# Forum More Stuff Debate & Technical Discussion  Copyright & house extension plans

## bmartin

We engaged a draftsman a while ago to draw up some plans to my spec and design for an extension. All was well. We were unhappy with one part of the house and sought advice from an architect, obstensibly for design points on the other end of the house.  ... [edit out the long story] ... when the snowball had stopped and the dust had cleared and we regained some common sense, we do not want the wonderful edifice and the squillion dollar cost of the architect's beautiful vision. 
Here's the point. We would like the extension originally drawn up by the draftsman at one end and we want elements of the architect's design at the other. What's the copyright implication of using the parts of the architect's design and getting the draftsman to incorporate these into the original drawings? 
I plan to speak with the architect about this and work through it. I am just preparing myself in advance for the onslaught of enthusiasm for perfection in design by the architect, and looking at his from all angles. [subtext: the architect does not listen to what we want.]

----------


## chrisp

I don't know - but if you have paid both, you should have 'rights' to use both designs.  Therefore you should be able to mix-and-match as you please.

----------


## dib

I think that Chrisp is right that you have the rights to use both.  Unfortunately, if you are submitting plans to council you cant say Im going to use different parts from different drawings. So if either the draftsman or the architect "redraw" the others work they are infringing on the others copyright.  So you really should get permision.  Having said that I think the likelyhood of being sued over it is very very unlikely if you have already paid something to the Architect.

----------


## watson

:Wat they said: 
Big scanner...Copy & paste.......viola!!! a composite that you've already paid for.

----------


## shannon_t

As long as you have paid in full. A design is your property, because you have paid for that service for your land.

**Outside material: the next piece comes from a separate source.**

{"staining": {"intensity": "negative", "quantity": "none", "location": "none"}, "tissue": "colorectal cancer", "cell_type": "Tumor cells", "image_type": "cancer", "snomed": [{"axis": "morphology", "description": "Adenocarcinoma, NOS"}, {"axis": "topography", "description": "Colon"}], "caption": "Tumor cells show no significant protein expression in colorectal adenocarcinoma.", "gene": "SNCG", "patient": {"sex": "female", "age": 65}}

Thats my understanding as i have come across the same problem. If you used the design somewhere else you could get in trouble.

----------


## intertd6

> As long as you have paid in full. A design is your property, because you have paid for that service for your land. Thats my understanding as i have come across the same problem. If you used the design somewhere else you could get in trouble.

  I would be checking the fineprint of the architects contract & the copyright details of the 
plans before doing anything that could be extremely expensive being sorted out in court.
You definately dont own the design, you have paid for the use of it for its intended pupose.
regards inter

----------